Activity. Rewrite the article on business collapses from "Comments (0) |" to "their unfortunate reputations.", swapping "finger-pointing" for "blame-shifting".

Text passage.
◆ ◆ ◆ ◆ ◆ ◆ ◆

Comments (0) | Filed under: Cash Flow, Fun

8 Most Catastrophic Business Collapses in American History

Wednesday, June 6, 2012 at 7:24pm by Sandy Jones

Business collapses are typically marked by one of two things — either the business was unable to keep up with advancements in consumerism or technology, or the business broke the law in a big way. When big businesses fail, countless people lose their jobs. There can be a lot of finger-pointing. At the end of the day, quite a few of these major businesses wind up filing for Chapter 11 bankruptcy in hopes that they can eventually revive their dying conglomerate. Unfortunately, when the media takes hold of these businesses, they are often unable to dispel their unfortunate reputations.

  1. Enron Corporation

    Enron was an energy company based in Houston, Texas, originally founded in 1985 in Omaha, Nebraska. In simple terms, Enron’s downfall stemmed from failure to report their losses and debt from small investment partnerships. Arthur Anderson, a global accounting firm, signed financial statements that misrepresented Enron’s gains and losses and shredded documents that would provide evidence of this crime. Enron committed security fraud when it gave botched copies of their 10K report to potential investors and shareholders. They were also charged with insider trading, as Enron executives sold their stock for $1 billion before declaring bankruptcy. Lastly, they were charged with tax fraud. Kenneth Lay, Enron’s founder, died of a heart attack in 2006, not surprising considering his impending prison sentence.

◆ ◆ ◆ ◆ ◆ ◆ ◆

[Keypoint correspondence rows]
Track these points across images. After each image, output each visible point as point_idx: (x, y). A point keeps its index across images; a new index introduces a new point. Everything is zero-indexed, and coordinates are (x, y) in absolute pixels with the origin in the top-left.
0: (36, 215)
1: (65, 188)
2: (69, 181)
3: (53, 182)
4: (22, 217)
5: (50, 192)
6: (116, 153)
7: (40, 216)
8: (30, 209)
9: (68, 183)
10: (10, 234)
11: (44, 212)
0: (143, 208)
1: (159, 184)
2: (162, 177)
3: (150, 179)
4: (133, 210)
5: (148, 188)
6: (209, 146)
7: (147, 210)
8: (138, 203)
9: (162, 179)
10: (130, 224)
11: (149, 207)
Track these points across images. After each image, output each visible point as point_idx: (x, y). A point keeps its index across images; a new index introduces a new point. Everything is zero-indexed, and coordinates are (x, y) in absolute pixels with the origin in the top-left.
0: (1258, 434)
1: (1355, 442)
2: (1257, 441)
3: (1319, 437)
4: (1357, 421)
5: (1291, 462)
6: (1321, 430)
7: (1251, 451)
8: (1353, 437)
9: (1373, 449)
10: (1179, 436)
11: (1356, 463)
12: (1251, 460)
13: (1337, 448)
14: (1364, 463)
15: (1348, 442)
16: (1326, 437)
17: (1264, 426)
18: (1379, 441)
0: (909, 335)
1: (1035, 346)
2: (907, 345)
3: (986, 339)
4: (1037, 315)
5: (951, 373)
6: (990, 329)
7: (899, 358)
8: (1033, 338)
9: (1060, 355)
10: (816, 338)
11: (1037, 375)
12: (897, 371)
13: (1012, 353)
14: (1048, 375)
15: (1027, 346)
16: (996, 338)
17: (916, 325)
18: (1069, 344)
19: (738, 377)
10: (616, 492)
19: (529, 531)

◆ ◆ ◆ ◆ ◆ ◆ ◆

Response for this exercise.
Comments (0) | Filed under: Cash Flow, Fun

8 Most Catastrophic Business Collapses in American History

Wednesday, June 6, 2012 at 7:24pm by Sandy Jones

Business collapses are typically marked by one of two things — either the business was unable to keep up with advancements in consumerism or technology, or the business broke the law in a big way. When big businesses fail, countless people lose their jobs. There can be a lot of blame-shifting. At the end of the day, quite a few of these major businesses wind up filing for Chapter 11 bankruptcy in hopes that they can eventually revive their dying conglomerate. Unfortunately, when the media takes hold of these businesses, they are often unable to dispel their unfortunate reputations.